(Work order) Your task is to copy the data exactly while leaving out every picture.

(Information given)
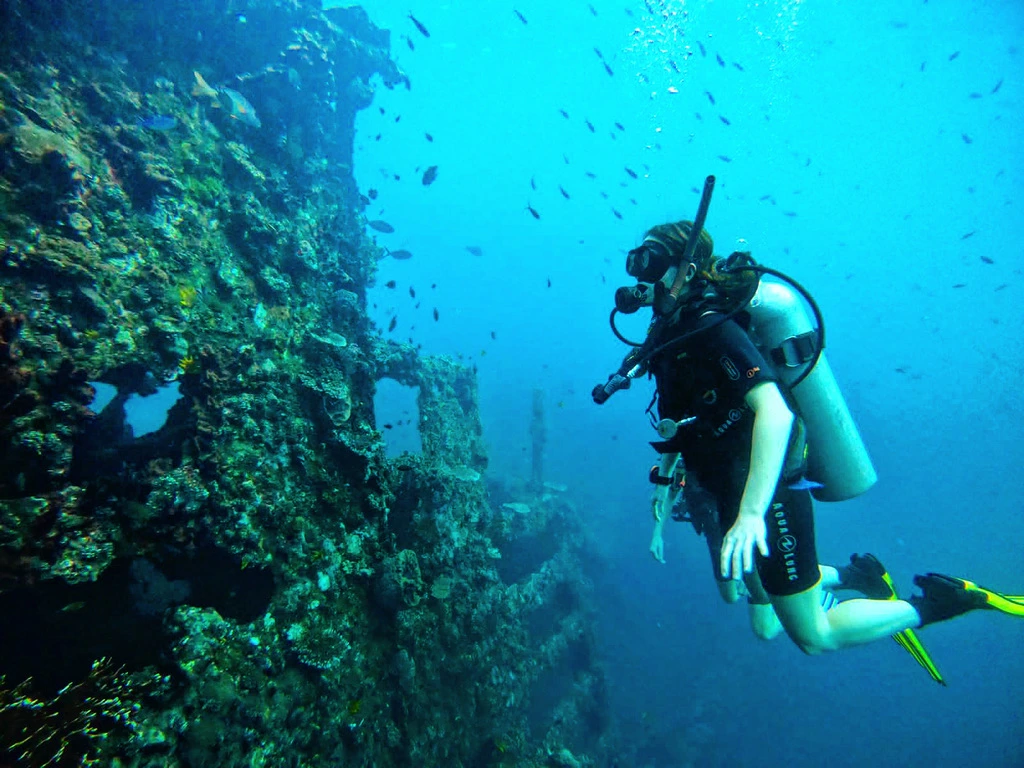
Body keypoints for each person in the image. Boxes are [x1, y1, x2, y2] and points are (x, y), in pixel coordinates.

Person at [593, 197, 1022, 656]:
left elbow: (776, 412)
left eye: (651, 260)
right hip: (728, 486)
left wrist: (754, 512)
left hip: (766, 488)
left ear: (686, 268)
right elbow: (680, 422)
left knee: (815, 635)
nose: (638, 273)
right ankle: (858, 577)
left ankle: (945, 601)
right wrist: (663, 491)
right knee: (757, 594)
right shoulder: (671, 333)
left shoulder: (711, 327)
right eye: (635, 260)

(Solution below)
Body keypoints for each person in the image. Boxes are [x1, y1, x2, y2] and points are (x, y), in pixel coordinates.

Person at [593, 197, 1022, 656]:
left elbow: (776, 412)
left eye: (651, 260)
right hip: (728, 486)
left wrist: (754, 512)
left hip: (766, 488)
left ear: (686, 268)
right elbow: (680, 422)
left knee: (815, 635)
nose: (638, 273)
right ankle: (858, 577)
left ankle: (945, 601)
right wrist: (663, 491)
right knee: (757, 594)
right shoulder: (671, 333)
left shoulder: (711, 327)
right eye: (635, 260)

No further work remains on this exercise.